José Lemos
Os cearenses costumam dizer que aqui é o Centro do Universo. Claro que se trata de mais uma, dentre tantas, sacadas hilariantes desse povo sofrido, mas bem humorado que utiliza expressões assim para jogar para cima o auto-astral da população de um estado que tem 184 municípios, dos quais 151 estão situados no semi-árido. Áreas com dificuldades climáticas, de solos e de cobertura vegetal. Mas que se tornam mais carentes devido à conveniência de políticos que a mantém nesta situação para dela tirarem proveitos. Todos conhecem o que ficou conhecido nacionalmente como a “indústria da seca”, que contribui para o carreirismo e enriquecimento de políticos inescrupulosos de toda a região Nordeste.
Ceará e Maranhão são os dois estados brasileiros que apresentam o maior contingente de população vivendo fora das suas fronteiras, tangidos pela falta de condições para sobreviverem com um mínimo de dignidade. O Maranhão, excetuando de 45 a 50 municípios onde sobrevivem aproximadamente um milhão e meio dos seus quase sete milhões de habitantes, não tem os problemas climáticos do Ceará. Mas na década de noventa do século passado foi o estado nordestino que apresentou a maior taxa de emigração. Os cearenses, fustigados pelos problemas climáticos, povoaram áreas mais úmidas do Maranhão e de toda a Amazônia, sem falar naqueles que foram para o Sudeste.

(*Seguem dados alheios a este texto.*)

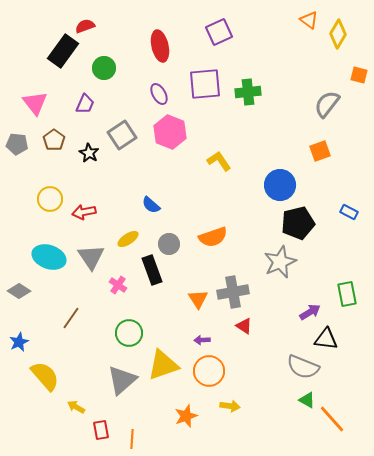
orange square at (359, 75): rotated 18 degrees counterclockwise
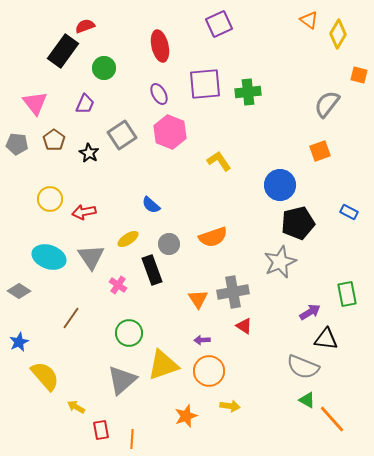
purple square at (219, 32): moved 8 px up
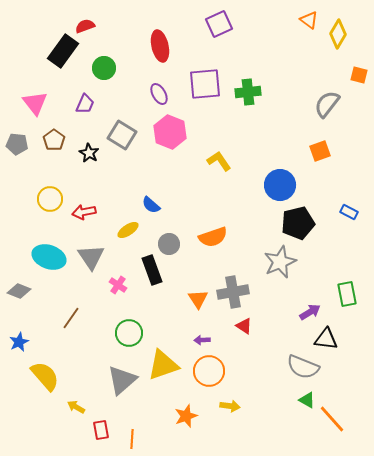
gray square at (122, 135): rotated 24 degrees counterclockwise
yellow ellipse at (128, 239): moved 9 px up
gray diamond at (19, 291): rotated 10 degrees counterclockwise
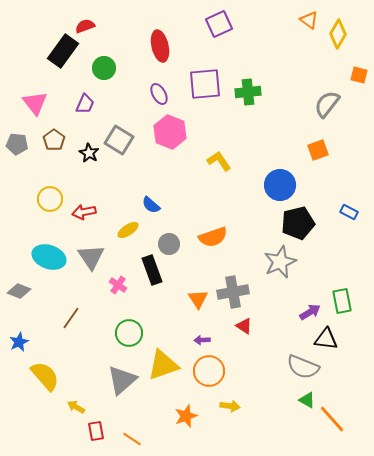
gray square at (122, 135): moved 3 px left, 5 px down
orange square at (320, 151): moved 2 px left, 1 px up
green rectangle at (347, 294): moved 5 px left, 7 px down
red rectangle at (101, 430): moved 5 px left, 1 px down
orange line at (132, 439): rotated 60 degrees counterclockwise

Apesar de todos os problemas o Ceará é um estado bastante singular no Brasil. Fortaleza tem um dos maiores influxos de turistas de todas as cidades brasileiras. Nos períodos de alta estação, como estamos atravessando agora, os seus hotéis ficam lotados. Mas esta é uma cidade de contrastes gritantes. Dos seus mais de 2,5 milhões de habitantes, contabilizados pelo ultimo Censo do IBGE, não menos do que um milhão sobrevivem em condições precaríssimas como mostro na ultima edição do meu livro.

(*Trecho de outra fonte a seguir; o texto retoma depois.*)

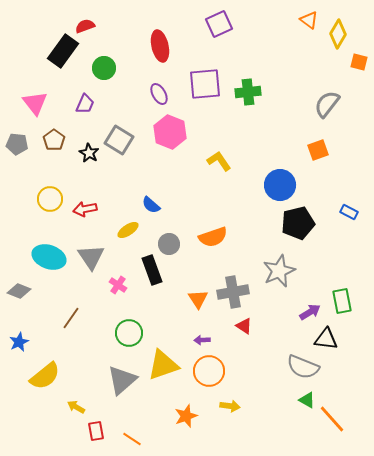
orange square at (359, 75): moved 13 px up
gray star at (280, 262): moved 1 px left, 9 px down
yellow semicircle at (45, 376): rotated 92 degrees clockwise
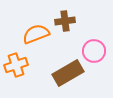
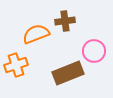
brown rectangle: rotated 8 degrees clockwise
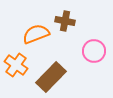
brown cross: rotated 18 degrees clockwise
orange cross: rotated 35 degrees counterclockwise
brown rectangle: moved 17 px left, 4 px down; rotated 24 degrees counterclockwise
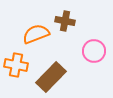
orange cross: rotated 25 degrees counterclockwise
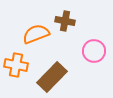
brown rectangle: moved 1 px right
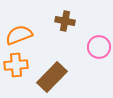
orange semicircle: moved 17 px left, 1 px down
pink circle: moved 5 px right, 4 px up
orange cross: rotated 15 degrees counterclockwise
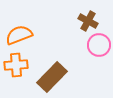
brown cross: moved 23 px right; rotated 18 degrees clockwise
pink circle: moved 2 px up
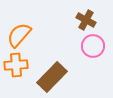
brown cross: moved 2 px left, 1 px up
orange semicircle: rotated 28 degrees counterclockwise
pink circle: moved 6 px left, 1 px down
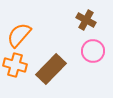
pink circle: moved 5 px down
orange cross: moved 1 px left; rotated 20 degrees clockwise
brown rectangle: moved 1 px left, 8 px up
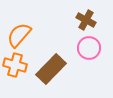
pink circle: moved 4 px left, 3 px up
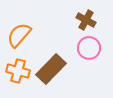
orange cross: moved 3 px right, 6 px down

No ano passado o Ceará, como todos os nove estados do Nordeste, experimentou uma das piores secas dos últimos vinte anos. Quase tudo que foi plantado, sobretudo por agricultores familiares, se perdeu. Para este ano as previsões para a quadra chuvosa não são otimistas. Mas os agricultores cearenses mantêm a sua fé inabalável. Do meu conhecimento, apenas o Ceará tem um padroeiro para o estado: São José, cujo data de comemoração em 19 de março, é referencia para um bom ou ruim ano de chuvas. Os cearenses, como os nordestinos, acreditam que chovendo no dia de São José é garantia de que haverá “os ligume” nas festas juninas e durante todo o ano.
Fazendo jus à auto-designação de “centro do universo”, o Ceará promove há quatorze anos um belíssimo festival de Jazz e Blues, nos quatro dias de carnaval, na cidade de Guaramiranga. Depois do carnaval o festival vem para Fortaleza. Guaramiranga é um paraíso. Está situada no Maciço do Baturité, uma área em relevo do Ceará que reúne treze municípios, onde vivem 230,5 mil pessoas, dos quais Guaramiranga tem a menor população (4.164 habitantes, 1.670 na área rural). Neste ano eu resolvi conferir aquele festival. Confesso que fiquei encantado com o que vi e ouvi. Eu que já a conhecia de outras ocasiões, encontrei uma cidade lotada, com congestionamento de transito nas ruas e de gente bonita na sua principal praça e avenida. Sobretudo jovens, mas havia muitos adultos contagiados e envolvidos com o clima de paz que aconteceu naqueles quatro dias.
No palco desfilaram artistas de grande talento como Rosa Passos, baiana que faz sucesso nos Estados Unidos. JJ Jackson e Tia Carrol, cantores americanos que empolgaram pelas vozes, talentos e repertórios. Waldonys, cearense que toca sanfona com maestria, acompanhado do pianista carioca Misael da Hora, fizeram uma leitura envolvente de parte da obra de Gonzagão em tom de Jazz. Anna Torres, maranhense que vive em Paris, levantou a platéia com a sua bela voz cantando clássicos como “Summer Time”, e interpretando parte das obras de Edu Lobo, Tom Jobim, Edith Piaf. Mas a maior sacada do festival, na minha avaliação, foi o projeto do Governo do Estado que incentiva jovens de todo o Ceará. Foi contagiante ver garotos e garotas de diferentes municípios, dos mais remotos à capital, estudantes de escolas públicas, tocando afinadamente piano, violão, contra-baixo, instrumentos de sopro, de percussão, bateria interpretando Jazz e Blues. Foram quatro dias de leveza para a alma, de beleza para a visão, de calor para o corpo. Nas noites, os termômetros acusavam 15 graus centigrados. O jeito era buscar calor interno num gostoso copo de chocolate bem quente.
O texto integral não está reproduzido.